Der 40-jährige Coach steht in der Kritik, nachdem sein Team nur eine der zurückliegenden sieben Partien gewinnen konnte und die schlechteste Defensive der Liga (26 Gegentore) hat.

Nach Informationen der "Bild" soll Babbel entlassen werden, sollte er nach dem Ende der englischen Woche in der Bundesliga mit drei Spielen auf einen Abstiegsplatz abgerutscht sein.

Der Tabellen-14. spielt am Sonntag gegen Bayer Leverkusen (17.30 Uhr/Sky und Liga total!). Danach stehen die Partien beim 1. FC Nürnberg (28. November) und gegen Werder Bremen (2. Dezember) an.

Babbel lehnte einen Kommentar zu Spekulationen der Medien ab, wonach der in dieser Saison nicht überzeugende Keeper Tim Wiese am Sonntag auf der Ersatzbank Platz nehmen muss. Der Coach hatte die Verpflichtung des sechsmaligen Nationaltorhüters vor der Saison vorangetrieben.

Babbel forderte von seinem Team, gegen Leverkusen "über 90 und nicht nur über 45 Minuten" eine gute Leistung zu zeigen: "Wir dürfen nicht erst gut spielen, wenn etwas Negatives passiert ist."
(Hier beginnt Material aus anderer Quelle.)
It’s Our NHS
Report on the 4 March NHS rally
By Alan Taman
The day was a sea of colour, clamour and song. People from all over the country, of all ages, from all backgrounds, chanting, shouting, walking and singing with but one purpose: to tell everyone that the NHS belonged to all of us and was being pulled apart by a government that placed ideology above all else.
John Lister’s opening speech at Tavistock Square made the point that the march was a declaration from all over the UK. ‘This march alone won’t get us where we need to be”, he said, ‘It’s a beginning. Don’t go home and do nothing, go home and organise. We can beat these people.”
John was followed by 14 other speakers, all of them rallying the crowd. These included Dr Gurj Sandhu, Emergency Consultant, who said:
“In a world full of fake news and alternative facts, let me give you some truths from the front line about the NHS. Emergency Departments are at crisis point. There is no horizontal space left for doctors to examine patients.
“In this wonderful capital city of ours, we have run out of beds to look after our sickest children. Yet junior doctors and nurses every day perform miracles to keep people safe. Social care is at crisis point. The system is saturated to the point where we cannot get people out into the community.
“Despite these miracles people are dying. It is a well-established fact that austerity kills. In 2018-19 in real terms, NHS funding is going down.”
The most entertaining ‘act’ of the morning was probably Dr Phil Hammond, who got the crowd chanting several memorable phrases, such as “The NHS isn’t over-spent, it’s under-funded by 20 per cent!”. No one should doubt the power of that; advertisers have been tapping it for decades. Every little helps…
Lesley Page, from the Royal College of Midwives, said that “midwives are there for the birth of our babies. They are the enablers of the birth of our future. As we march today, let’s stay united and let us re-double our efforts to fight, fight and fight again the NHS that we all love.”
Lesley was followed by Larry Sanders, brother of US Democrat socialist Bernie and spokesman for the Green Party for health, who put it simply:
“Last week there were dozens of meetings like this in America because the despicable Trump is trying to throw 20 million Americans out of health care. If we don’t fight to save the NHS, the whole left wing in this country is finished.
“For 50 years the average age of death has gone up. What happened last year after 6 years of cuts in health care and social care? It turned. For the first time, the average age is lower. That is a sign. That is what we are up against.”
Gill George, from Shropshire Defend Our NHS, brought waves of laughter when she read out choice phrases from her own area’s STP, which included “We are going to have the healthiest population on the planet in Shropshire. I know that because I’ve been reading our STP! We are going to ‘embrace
Auch Müller nahm die Hoffenheimer Profis in die Pflicht.

"Die Entscheidungen muss die Mannschaft auf dem Platz treffen. Wir können viel, viel mehr. Ich habe Vertrauen in die Truppe", sagte Müller, der den Besucherschwund in den letzten Wochen mit Sorge betrachtet: "Der Zuschauerrückgang spiegelt sich natürlich in den Finanzen wider, wenn statt 30.000 nur 20.000 da sind. Das ist sehr schmerzhaft für die Mannschaft. Wir müssen mit leidenschaftlichen Fußball die Zuschauer wieder zurückholen."